● **WHAT YOU WILL DO**
In one to three sentences, explain why the game review below calls door-opening one of the most tedious parts of God of War: Chains of Olympus.

God of War: Chains of Olympus   Reviewed by X-34 minus 5R1-6X36

Overall rating: 
 
5.8
Graphics:
 
9.0
Audio:
 
8.0
Playability:
 
3.0
Story:
 
3.0
Reviewed by X-34 minus 5R1-6X36
September 22, 2008
 
0 of 0 people found the following review helpful
First, let's get this out of the way: the graphics in God of War: Chains of Olympus are truly top-notch stuff. The level of detail is highly impressive, and so is the shading. As well, the animation is quite fine: figures and objects respond pretty naturally to physical forces. Whatever visual pleasures the game offers, though, are offset by stilted gameplay and a pervasive, overall sense of turgidity.

Review of God of War: Chains of Olympus
by X-34 minus 5R1-6X36
Approximate hours played: 6-7


So far as I can tell, God of War is largely about opening doors. Kratos, our snarly, white-and-red-painted, muscle- a-ripplin' hero, grunts and struggles to lift, burst, or pry open all manner of portal, gate, door, egress, portcullis, and any other passageway-blocking apparatus you can imagine. It is one of the most tedious elements of the game. Not only do these doors show up in nearly every one of the game's settings, but a good deal of game time must be spent opening the damn things. For no reason at all, it generally takes Kratos a good ten seconds to huff and puff and yank open a heavy door, the result of which is … he gets to enter another room. That is, the endless array of doors and passageways bring nothing to bear on gameplay – they're just run-of-the-mill obstacles which take up lots of game time and offer no reward.

Source records:
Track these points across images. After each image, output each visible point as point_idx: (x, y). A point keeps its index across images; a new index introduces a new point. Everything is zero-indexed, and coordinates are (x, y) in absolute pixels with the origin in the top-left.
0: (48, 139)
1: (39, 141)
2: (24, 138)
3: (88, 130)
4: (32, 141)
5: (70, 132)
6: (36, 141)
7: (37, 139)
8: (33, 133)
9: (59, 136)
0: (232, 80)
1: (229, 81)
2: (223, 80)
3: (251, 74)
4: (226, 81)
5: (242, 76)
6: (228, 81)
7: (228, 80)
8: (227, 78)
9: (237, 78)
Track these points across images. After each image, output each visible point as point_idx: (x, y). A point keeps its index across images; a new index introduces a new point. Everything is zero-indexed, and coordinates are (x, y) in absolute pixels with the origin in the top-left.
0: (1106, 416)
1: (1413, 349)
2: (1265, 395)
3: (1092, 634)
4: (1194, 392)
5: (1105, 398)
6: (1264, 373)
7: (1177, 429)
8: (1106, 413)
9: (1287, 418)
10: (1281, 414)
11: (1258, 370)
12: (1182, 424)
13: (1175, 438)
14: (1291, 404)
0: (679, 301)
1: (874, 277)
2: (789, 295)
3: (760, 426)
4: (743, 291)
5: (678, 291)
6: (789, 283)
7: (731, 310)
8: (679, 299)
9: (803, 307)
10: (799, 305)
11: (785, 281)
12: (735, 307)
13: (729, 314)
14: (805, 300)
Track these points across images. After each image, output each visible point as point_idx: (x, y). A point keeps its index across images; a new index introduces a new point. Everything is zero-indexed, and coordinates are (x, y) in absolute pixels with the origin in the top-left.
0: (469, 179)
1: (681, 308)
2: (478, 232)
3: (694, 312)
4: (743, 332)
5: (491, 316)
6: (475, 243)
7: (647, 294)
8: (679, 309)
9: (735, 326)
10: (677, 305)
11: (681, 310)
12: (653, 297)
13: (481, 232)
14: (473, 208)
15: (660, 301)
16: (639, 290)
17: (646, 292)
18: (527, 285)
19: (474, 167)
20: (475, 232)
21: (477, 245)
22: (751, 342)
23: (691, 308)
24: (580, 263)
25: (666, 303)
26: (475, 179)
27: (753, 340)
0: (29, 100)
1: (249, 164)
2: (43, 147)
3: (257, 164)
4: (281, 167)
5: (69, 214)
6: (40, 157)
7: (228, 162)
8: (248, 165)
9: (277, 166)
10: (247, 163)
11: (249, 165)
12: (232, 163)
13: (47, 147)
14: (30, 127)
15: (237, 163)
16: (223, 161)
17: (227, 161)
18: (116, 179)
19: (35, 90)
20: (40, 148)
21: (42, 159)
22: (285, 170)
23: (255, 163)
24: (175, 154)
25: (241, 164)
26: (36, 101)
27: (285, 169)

● **WORKED SOLUTION**
Doors turn up in nearly every setting, and Kratos generally needs a good ten seconds to open each heavy one, so a lot of game time goes to them. All he gains is entry to another room. The doors bring nothing to the gameplay and offer no reward.